I spent most of today writing exam questions. Not my favourite way to spend a Saturday,  but I guess I was paying for taking most of Monday off to go for a walk along the beach. We got as far as White Sands Beach, a couple of miles down the coast from Dunbar. Lafarge are busy digging up the Carboniferous limestone here to make cement, but there is a strip along the coast that is protected from their activities. The limestone here is not the metres and metres of nothing-but-limestone that you get in Derbyshire or the Northern pennines. Instead, it comes in layers a few metres thick, sandwiched between layers of sandstone. You can see this very clearly at the east end of the beach.

contact

The limestone (right, higher up the beach) looks almost like dodgy old cement, except for the fact that it is stuffed with fossils. It isn’t very thick; where the recent bad weather has eroded the soil at the top of the beach you can see the top of the limestone. This band is called (I think) the Middle Longcraig limestone; it is one of several similar limestone bands.

A bit further along, the top surface of the limestone is covered with basin-shaped depressions.

dimples

The basins are thought to be the locations of root balls of tree-sized plants that grew in a soil layer immediately on top of the limestone.
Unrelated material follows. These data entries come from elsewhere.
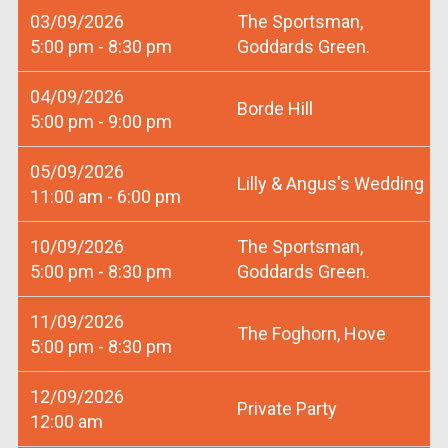
03/09/2026
The Sportsman,
5:00 pm - 8:30 pm
Goddards Green.
04/09/2026
Borde Hill
5:00 pm - 9:00 pm
05/09/2026
Lilly & Angus's Wedding
11:00 am - 6:00 pm
10/09/2026
The Sportsman,
5:00 pm - 8:30 pm
Goddards Green.
11/09/2026
The Foghorn, Hove
5:00 pm - 8:30 pm
12/09/2026
Private Party
12:00 am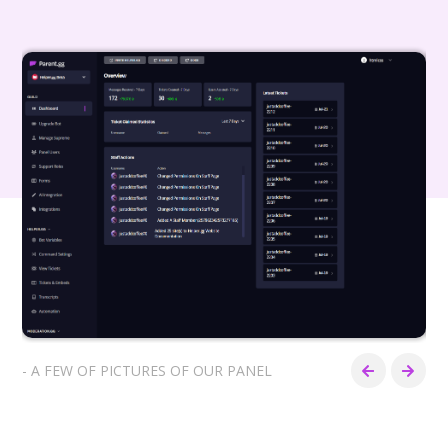
- A FEW OF PICTURES OF OUR PANEL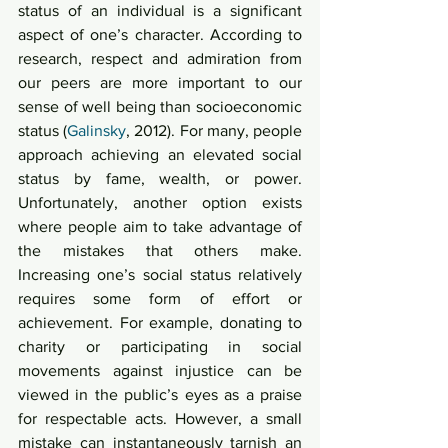
status of an individual is a significant 
aspect of one’s character. According to 
research, respect and admiration from 
our peers are more important to our 
sense of well being than socioeconomic 
status (
Galinsky
, 2012). For many, people 
approach achieving an elevated social 
status by fame, wealth, or power. 
Unfortunately, another option exists 
where people aim to take advantage of 
the mistakes that others make. 
Increasing one’s social status relatively 
requires some form of effort or 
achievement. For example, donating to 
charity or participating in social 
movements against injustice can be 
viewed in the public’s eyes as a praise 
for respectable acts. However, a small 
mistake can instantaneously tarnish an 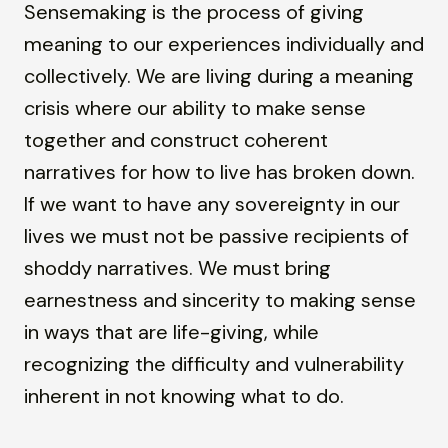
Sensemaking is the process of giving
meaning to our experiences individually and
collectively. We are living during a meaning
crisis where our ability to make sense
together and construct coherent
narratives for how to live has broken down.
If we want to have any sovereignty in our
lives we must not be passive recipients of
shoddy narratives. We must bring
earnestness and sincerity to making sense
in ways that are life-giving, while
recognizing the difficulty and vulnerability
inherent in not knowing what to do.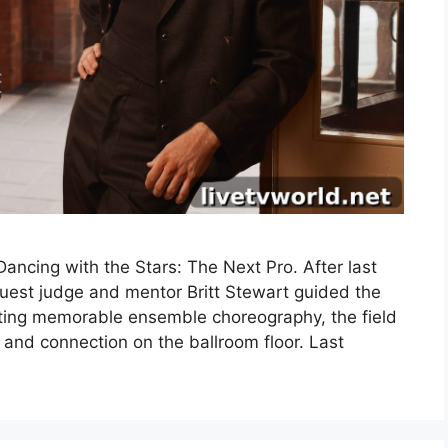
ncing with the Stars: The Next Pro. After last
uest judge and mentor Britt Stewart guided the
fting memorable ensemble choreography, the field
 and connection on the ballroom floor. Last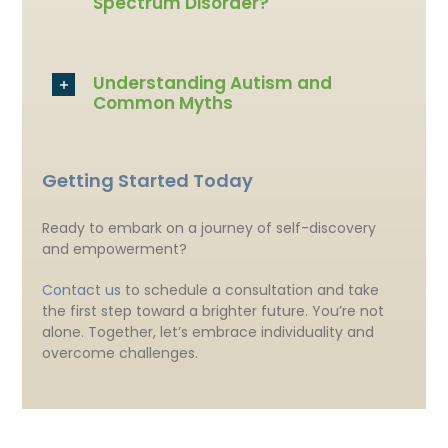
Spectrum Disorder?
Understanding Autism and
Common Myths
Getting Started Today
Ready to embark on a journey of self-discovery
and empowerment?
Contact us
to schedule a consultation and take
the first step toward a brighter future. You’re not
alone. Together, let’s embrace individuality and
overcome challenges.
So they are of a similar age to the limestone itself; they are not the result of more recent erosion.

Talking of erosion, it always amuses me to see this phenomenon on a beach.

cragtail

It is almost like a scale model of the “crag and tail” landform that Edinburgh Castle and the Royal Mile are built on, with the pebbles representing the castle rock and the wind representing the ice sheet.

In addition to the rocks I saw four sorts of ducks. Definitely a day too nice to have spent indoors.